Wage increases won’t deal with the main reason for labour shortages, which is the increase of about 420,000 people on sick leave across the whole economy. What’s more, there has been an estimated decline of around 100,000 EU workers since before the pandemic. It seems unlikely that these factors will go into reverse anytime soon.
So, even though the recession will increase the unemployment rate, the labour market will remain relatively tight by historical standards.
Supply chain pressures have eased…
The good news is that the supply chain pressures that dogged the manufacturing sector throughout the recovery from the pandemic appear to have eased recently.
The suppliers’ delivery balance of the S&P Global/CIPS manufacturing PMI, which measures how long firms are waiting to receive supplies, has recovered to its pre-pandemic level. Admittedly, this has been helped by demand falling across the sector, but it’s also because firms around the world have got better at managing supply disruptions, and they’re holding more stock to protect against longer delivery times.
…but the outlook is grim
Interest rate expectations have fallen from their peaks during the recent political turmoil, but they are still significantly higher than before. Markets went from expecting interest rates to peak at about 4.5% on 22nd September, the day before the infamous mini budget, to expecting them to peak at almost 5.5% a few weeks later. The installation of Jeremy Hunt as Chancellor and the u turns on most of the measures helped to bring down expectations, but they are still almost 5%. This is just one example of the cost of the recent political instability.

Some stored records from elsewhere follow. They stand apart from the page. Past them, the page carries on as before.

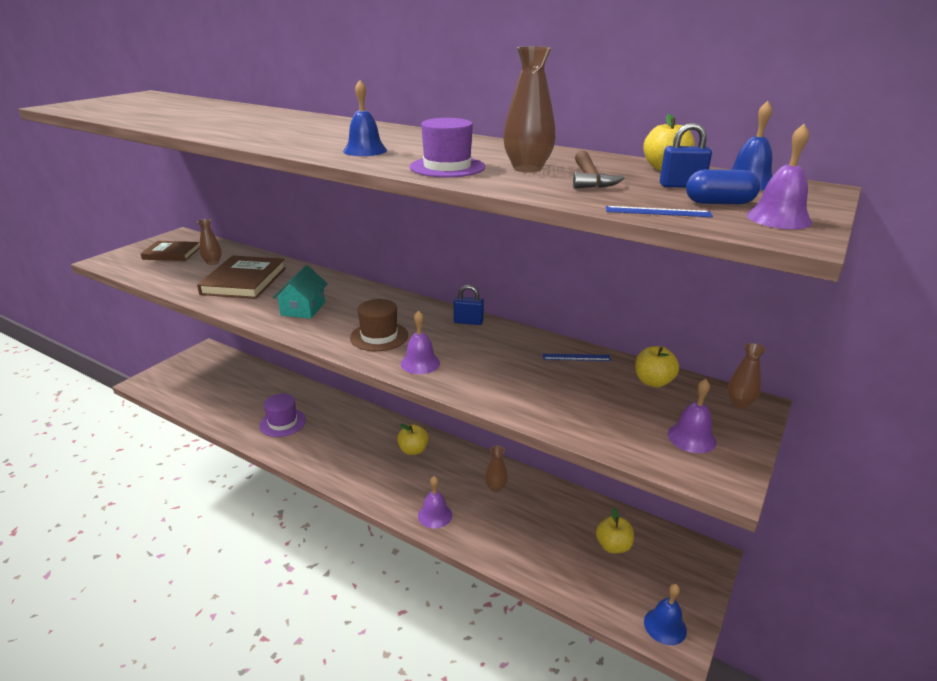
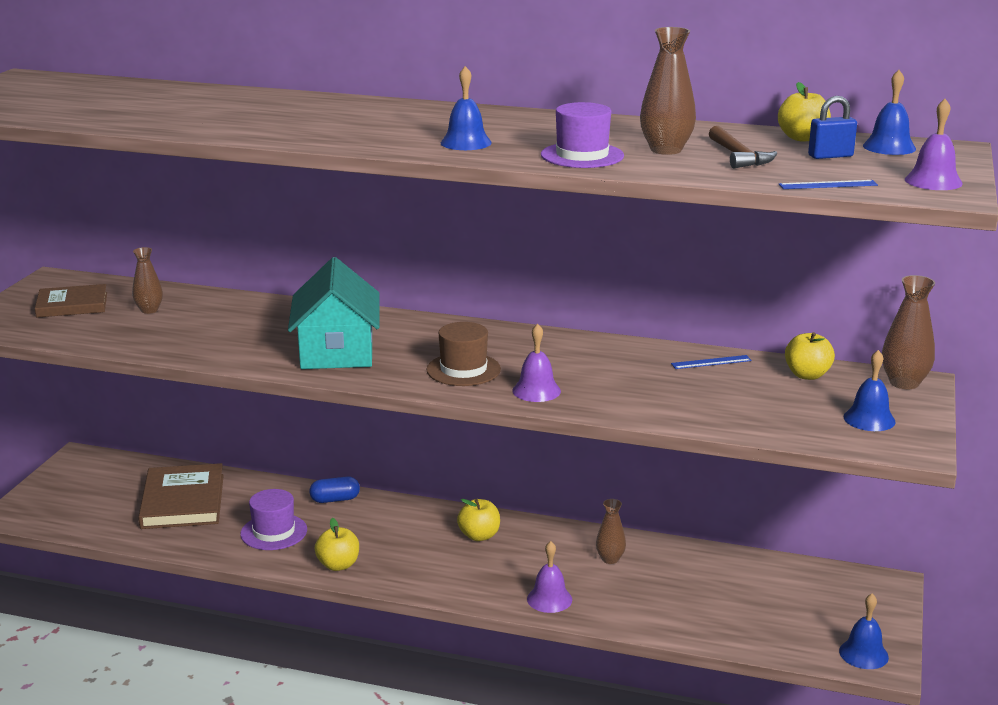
camera: 15 degrees left, 5 degrees down
brown book [197,256,286,299] -> brown book moved to [138,463,224,529]
turquoise house [272,265,328,319] -> turquoise house [288,257,380,369], size x1.60
blue padlock [454,285,484,325] -> none
yellow apple [596,508,634,554] -> yellow apple moved to [315,518,359,571]
purple bell [668,379,717,453] -> blue bell [844,350,896,431]
blue capsule [686,169,760,204] -> blue capsule moved to [309,476,360,503]
brown vase [728,343,766,408] -> brown vase [882,275,935,389], size x1.53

Soaring interest rates will make it difficult to refinance debt, and to borrow to invest in productive equipment. Capital intensive industries such as manufacturing tend to have higher debt levels than other businesses and, because most corporate debt is floating, increases in interest rates will quickly feed through into higher costs for firms.
Our survey findings provide some insight into the extent that these conditions might impact the sector’s costs and its future investment plans. 25% of manufacturers confirm they tend to borrow from banks to fund their investments in onsite machinery, and 39% confirm they do the same when funding new investments in new factories and warehouses.
Financial markets expect interest rates to peak at around 5% early next year. We think that is probably an overestimate, and that rates will peak at closer to 4% than 5%. Either way, it’s very clear that interest rates are rising and will stay high for the next few years.
The drop in the manufacturing PMI to 46.2 in October, its lowest since July 2012 excluding the pandemic months, suggests that the manufacturing sector has continued to contract heading into the last quarter of the year. We expect a 0.5% q/q drop in GDP in Q3 to be followed by a similar sized fall in Q4 as consumers reduce spending in the face of soaring inflation and mortgage bills.
Economies across the world are weakening at the same time, so it seems unlikely that firms will be able to rely on external demand to supplement a weaker domestic economy. Indeed, the new export orders index fell to 40.3 in October, its lowest level since the pandemic. The one silver lining in all this is that the weaker pound will boost the profit margins of manufacturers who export as firms don’t tend to dramatically alter pricing in response to currency fluctuations. In addition, imported goods will become relatively more expensive, giving a boost to domestic firms.
Overall, we expect the recession to last until Q3 2023 and result in a drop in GDP of around 2%. Our survey findings do indicate that the industry is concerned about future economic conditions with business leaders confirming these conditions will impact investment decisions profoundly.
But what happens if all of these demotivating factors come to pass at once? The industry is set for a turbulent time.